**Problem**. Transcribe the records below word for word, leaving every picture out.
• • • •
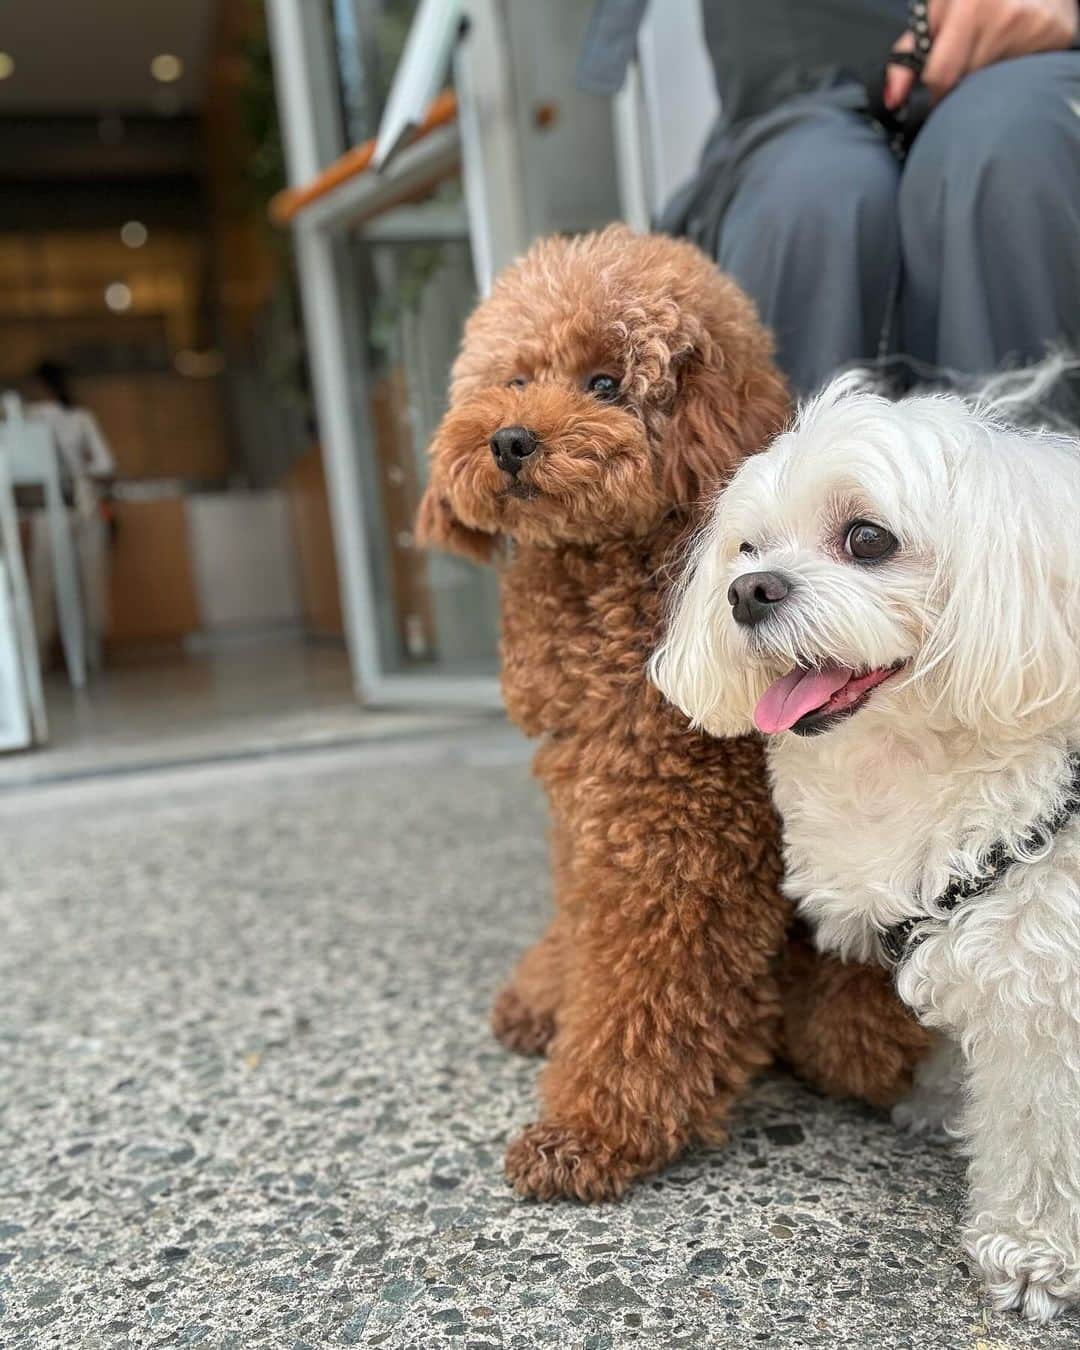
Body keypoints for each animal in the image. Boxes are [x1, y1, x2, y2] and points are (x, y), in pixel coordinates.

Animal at [653, 375, 1080, 1323]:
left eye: (868, 538)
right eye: (747, 546)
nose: (747, 591)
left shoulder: (1047, 983)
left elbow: (1042, 1132)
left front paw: (1031, 1253)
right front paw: (939, 1097)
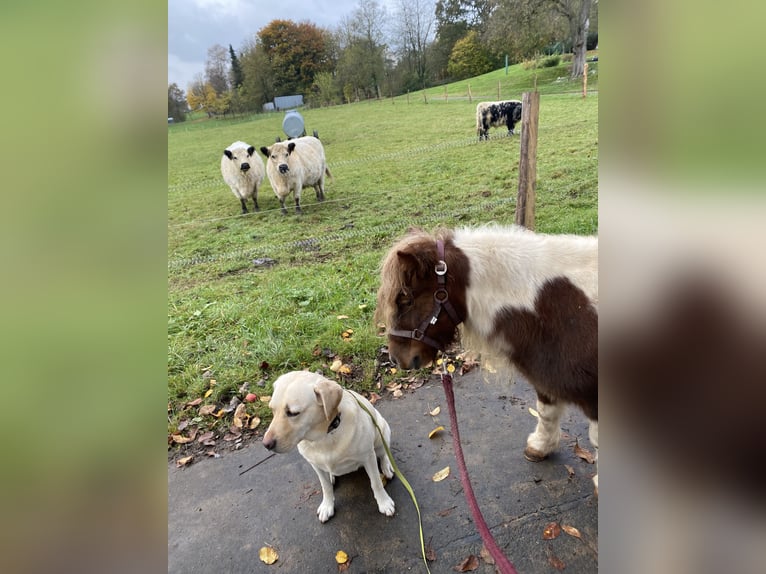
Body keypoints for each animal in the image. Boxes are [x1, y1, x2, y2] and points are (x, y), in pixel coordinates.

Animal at [264, 372, 396, 524]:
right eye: (272, 410)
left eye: (293, 413)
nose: (266, 444)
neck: (326, 435)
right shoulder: (315, 465)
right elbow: (326, 487)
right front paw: (327, 506)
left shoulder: (368, 457)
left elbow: (376, 483)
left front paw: (384, 502)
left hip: (381, 434)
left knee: (383, 454)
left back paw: (386, 467)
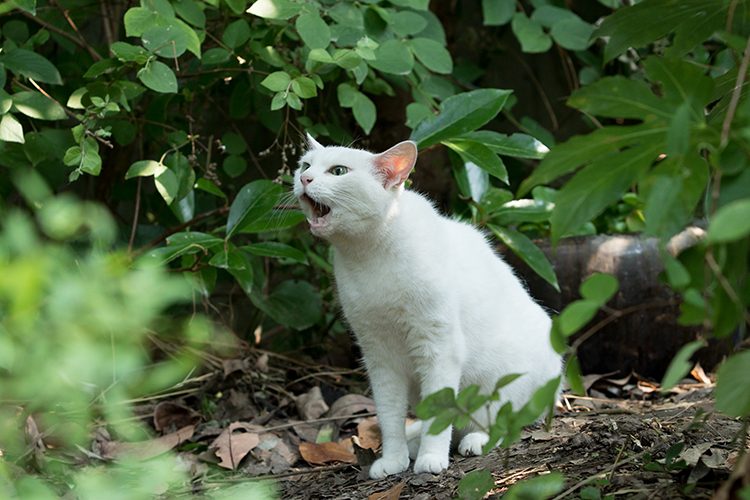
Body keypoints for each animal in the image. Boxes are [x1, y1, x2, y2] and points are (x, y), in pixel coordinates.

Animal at [294, 135, 564, 478]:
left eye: (338, 171)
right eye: (305, 165)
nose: (304, 179)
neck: (369, 255)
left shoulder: (438, 347)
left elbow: (440, 412)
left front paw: (431, 458)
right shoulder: (379, 356)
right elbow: (389, 416)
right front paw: (394, 459)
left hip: (502, 388)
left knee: (496, 425)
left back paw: (474, 441)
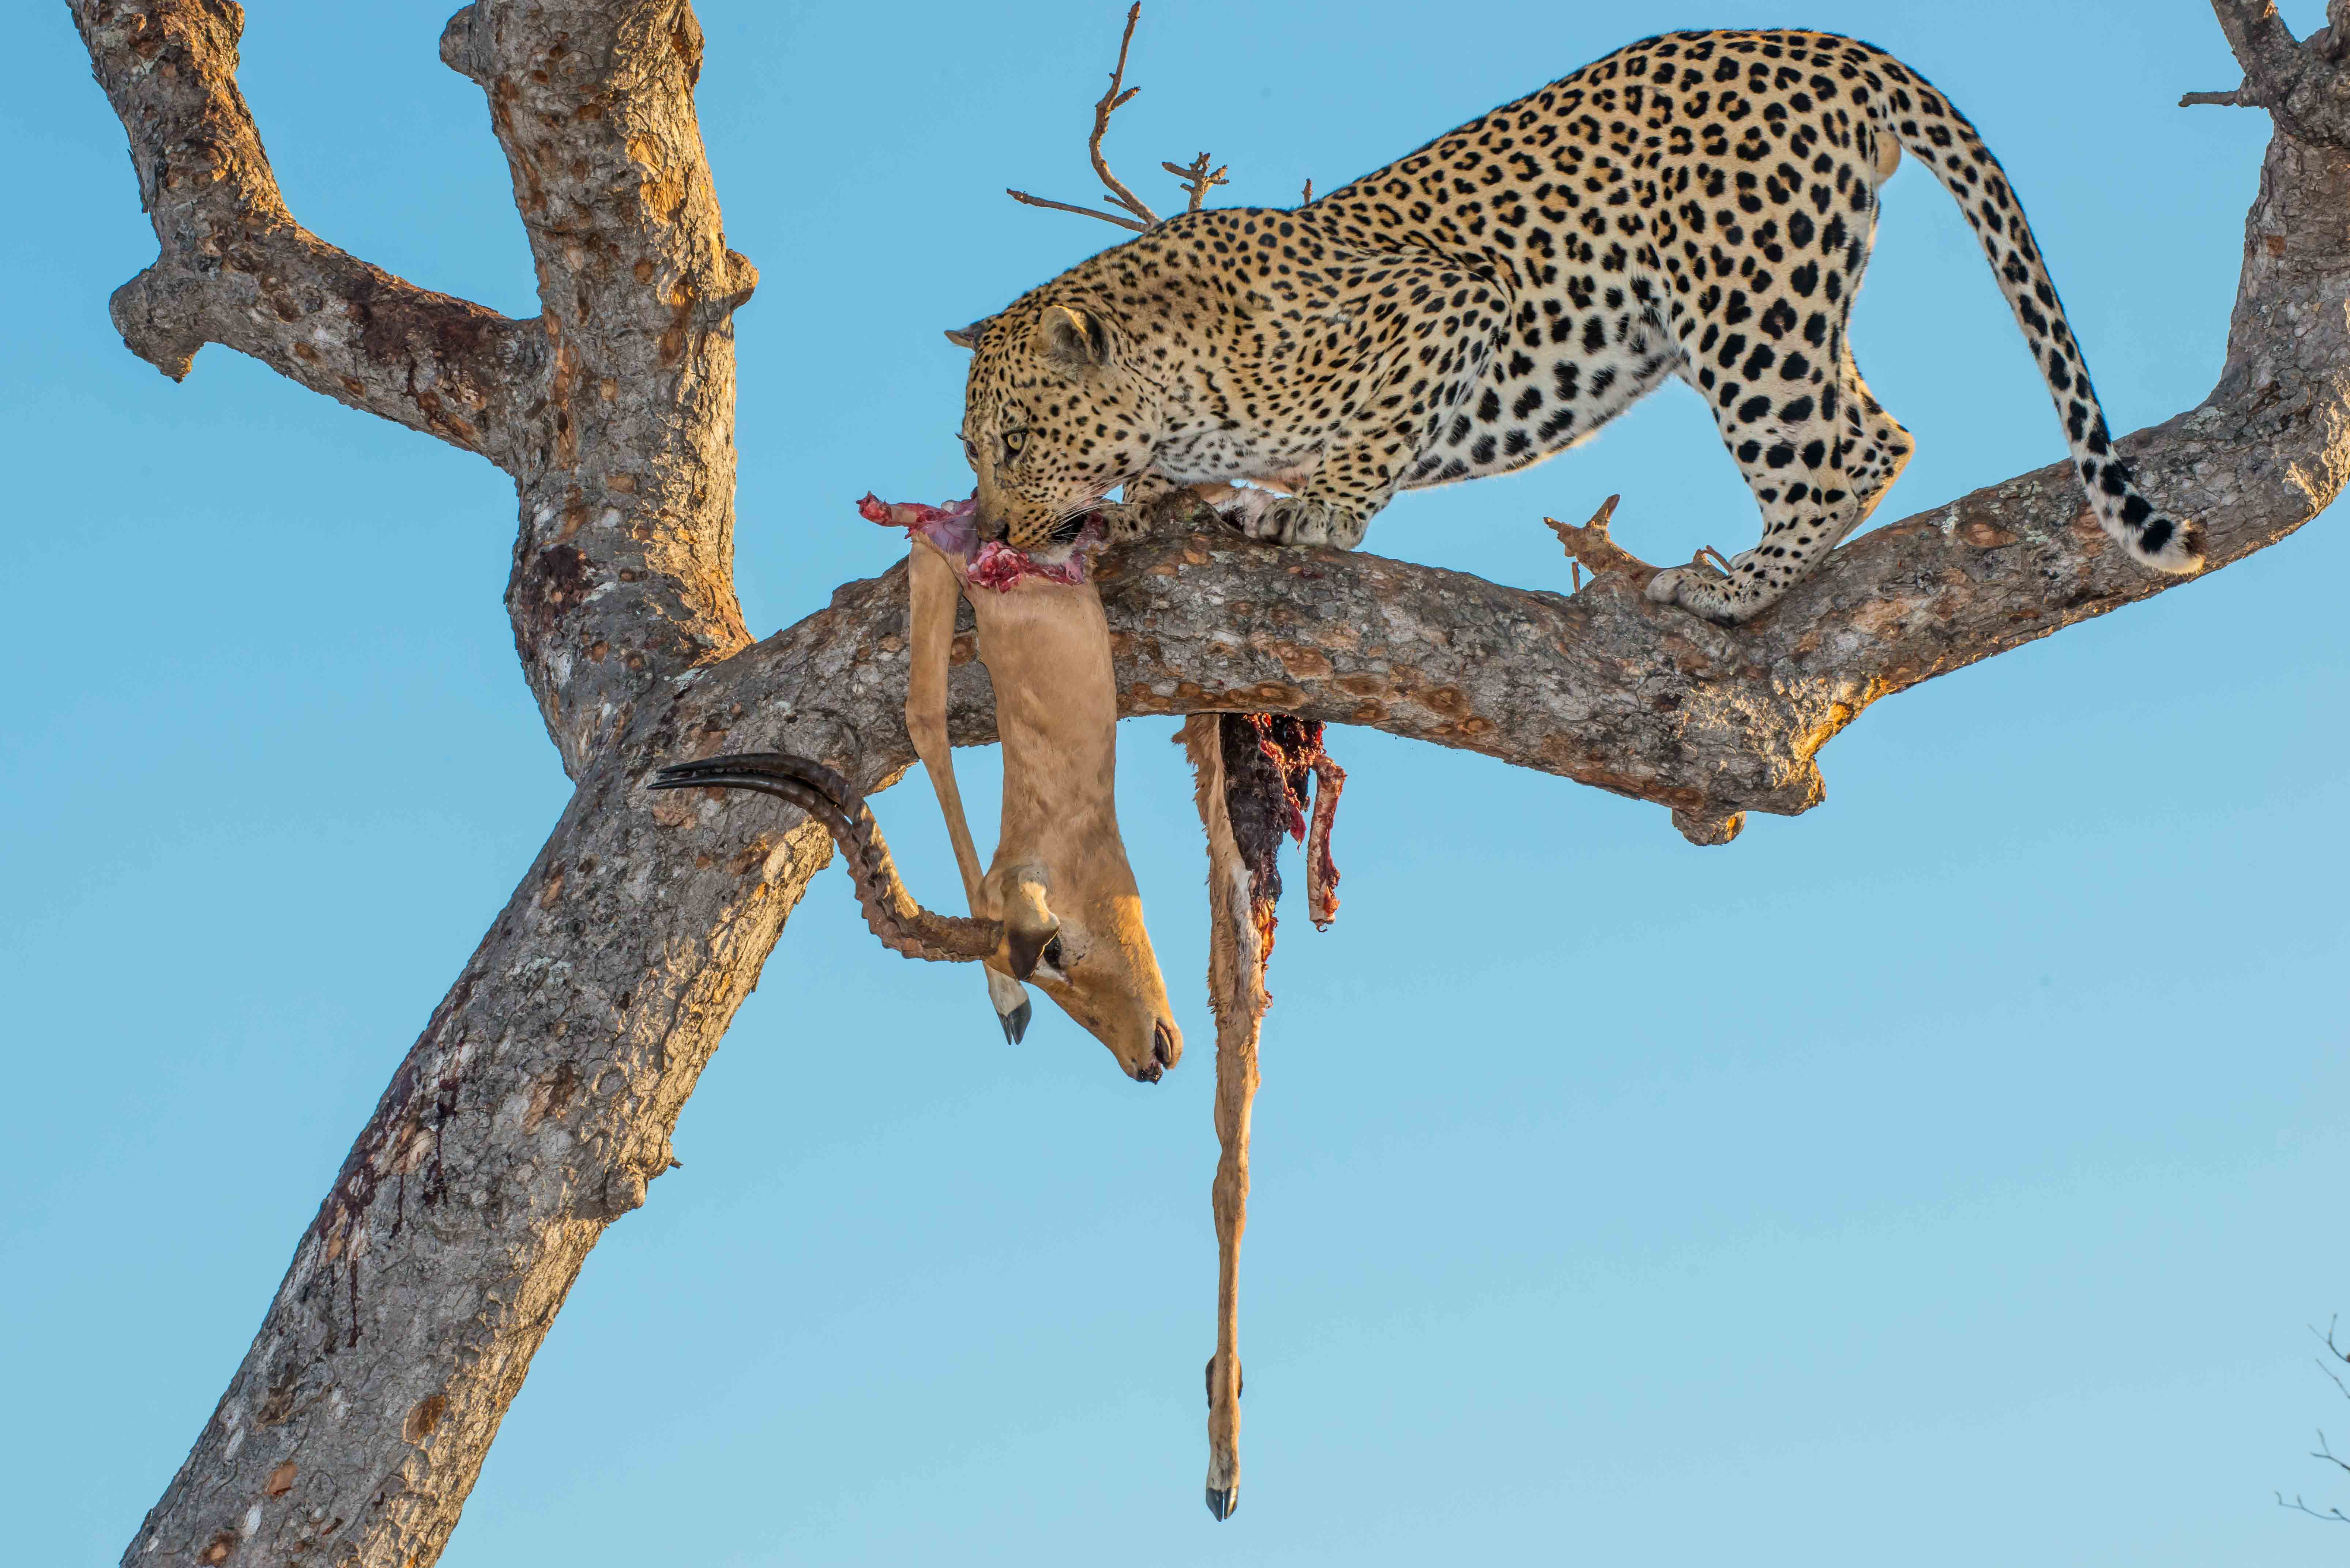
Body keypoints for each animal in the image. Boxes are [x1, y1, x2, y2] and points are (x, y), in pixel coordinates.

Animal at [940, 26, 2199, 625]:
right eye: (974, 453)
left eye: (1014, 442)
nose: (992, 529)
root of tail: (1826, 46)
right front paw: (1175, 499)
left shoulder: (1447, 302)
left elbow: (1371, 438)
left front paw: (1316, 513)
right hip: (1792, 291)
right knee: (1870, 423)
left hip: (1739, 302)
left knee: (1846, 448)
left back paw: (1732, 591)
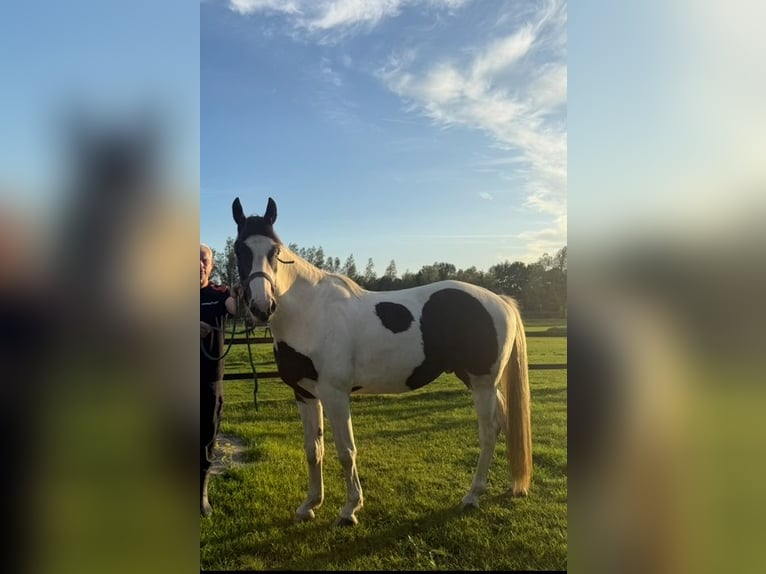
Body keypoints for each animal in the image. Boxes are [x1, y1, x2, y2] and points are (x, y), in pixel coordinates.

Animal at [232, 196, 532, 526]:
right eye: (239, 250)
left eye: (275, 251)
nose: (262, 306)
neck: (310, 313)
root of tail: (500, 300)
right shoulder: (305, 394)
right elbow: (314, 450)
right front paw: (310, 504)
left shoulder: (335, 394)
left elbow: (346, 451)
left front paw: (350, 509)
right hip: (482, 382)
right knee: (503, 423)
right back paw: (509, 484)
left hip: (482, 384)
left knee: (488, 432)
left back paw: (472, 496)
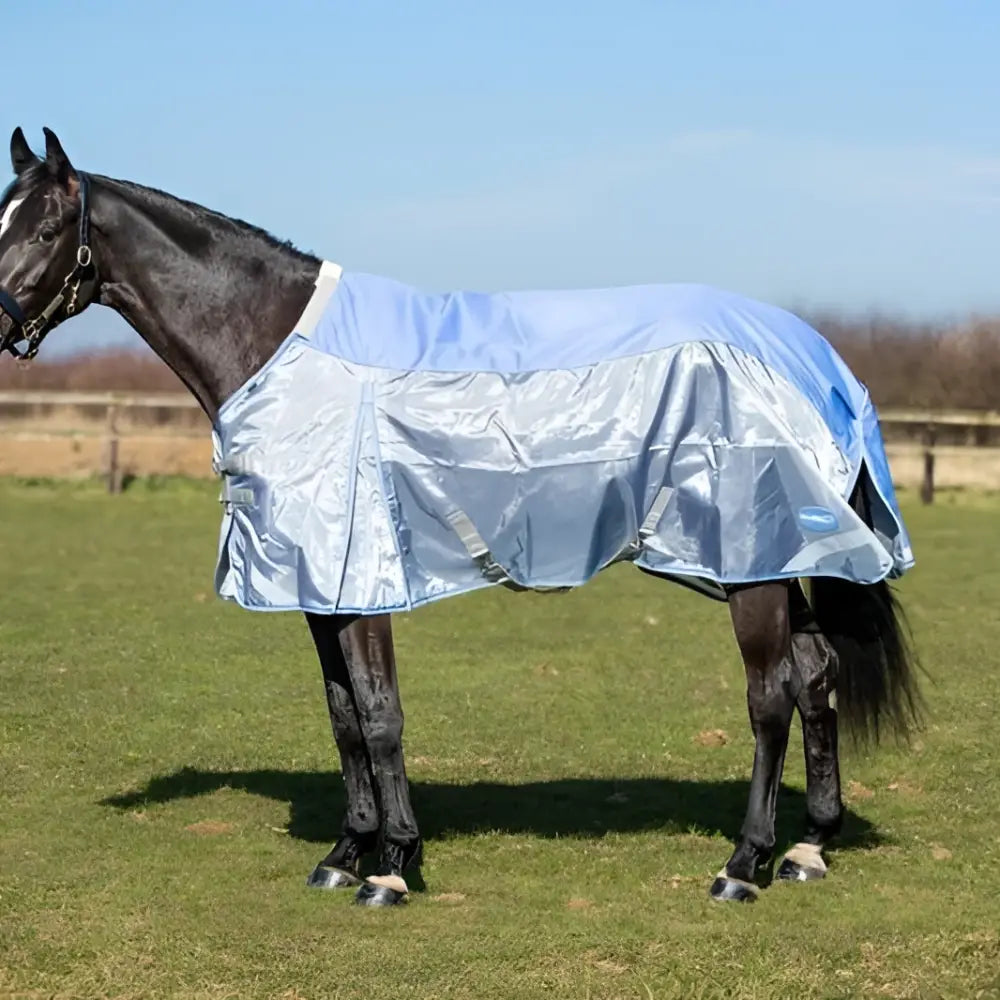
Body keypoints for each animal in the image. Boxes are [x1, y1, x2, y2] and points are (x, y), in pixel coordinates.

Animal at [0, 127, 922, 907]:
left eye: (42, 232)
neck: (280, 347)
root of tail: (815, 357)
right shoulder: (317, 589)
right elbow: (343, 716)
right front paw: (346, 854)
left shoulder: (362, 578)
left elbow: (380, 714)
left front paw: (393, 867)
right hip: (757, 560)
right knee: (815, 673)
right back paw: (808, 848)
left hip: (747, 563)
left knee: (770, 695)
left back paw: (742, 863)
• • • •
**Written response**.
Body keypoints for each animal in the image. Boxes are [x1, y1, x2, y2] and points are (x, y), in pixel coordinates.

Animal at [653, 375, 1080, 1323]:
left eye: (868, 538)
right eye: (747, 546)
nose: (747, 591)
left shoulder: (1047, 983)
left elbow: (1042, 1132)
left front paw: (1031, 1253)
right front paw: (939, 1097)
Body keypoints for each animal in the image. Boxes are [x1, y1, x2, y2] and points are (x, y), in pixel coordinates.

Animal at [264, 372, 396, 524]:
right eye: (272, 410)
left eye: (293, 413)
nose: (266, 444)
neck: (326, 435)
right shoulder: (315, 465)
right elbow: (326, 487)
right front paw: (327, 506)
left shoulder: (368, 457)
left elbow: (376, 483)
left front paw: (384, 502)
left hip: (381, 434)
left knee: (383, 454)
left back paw: (386, 467)
Body keypoints for each animal in the image. Boxes are [x1, y1, x2, y2] and points are (x, y), in pixel coordinates.

Animal at [294, 135, 564, 478]:
left eye: (338, 171)
right eye: (305, 165)
nose: (304, 179)
neck: (369, 255)
left shoulder: (438, 347)
left elbow: (440, 412)
left front paw: (431, 458)
right shoulder: (379, 356)
right elbow: (389, 416)
right front paw: (394, 459)
left hip: (502, 388)
left knee: (496, 425)
left back paw: (474, 441)
Body keypoints for each animal in the image. Boxes are [x1, y1, x2, y2] and points are (x, y), in pixel coordinates.

Animal at [940, 26, 2199, 625]:
right eye: (974, 453)
left eye: (1014, 442)
nose: (992, 529)
root of tail: (1826, 46)
right front paw: (1175, 499)
left shoulder: (1447, 302)
left elbow: (1371, 438)
left front paw: (1316, 513)
right hip: (1792, 291)
right knee: (1870, 423)
left hip: (1739, 302)
left knee: (1846, 448)
left back paw: (1732, 591)
Body keypoints for each animal in the image. Boxes are [x1, y1, x2, y2] and points are (x, y), in pixel coordinates.

Animal at [232, 196, 532, 526]:
right eye: (239, 250)
left eye: (275, 251)
nose: (262, 306)
neck: (310, 313)
root of tail: (500, 300)
right shoulder: (305, 394)
right elbow: (314, 450)
right front paw: (310, 504)
left shoulder: (335, 394)
left elbow: (346, 451)
left front paw: (350, 509)
right hip: (482, 382)
right knee: (503, 423)
right back paw: (509, 484)
left hip: (482, 384)
left knee: (488, 432)
left back paw: (472, 496)
Body keypoints for each animal in the image. Boxes are [x1, y1, x2, y2] and points are (x, y), in pixel coordinates.

Animal at [0, 127, 922, 907]:
left eye: (42, 232)
neck: (280, 347)
root of tail: (815, 357)
right shoulder: (317, 589)
right elbow: (343, 716)
right front paw: (346, 854)
left shoulder: (362, 578)
left elbow: (380, 714)
left front paw: (393, 867)
right hip: (757, 560)
right knee: (815, 673)
right back paw: (808, 848)
left hip: (747, 563)
left knee: (770, 695)
left back paw: (742, 863)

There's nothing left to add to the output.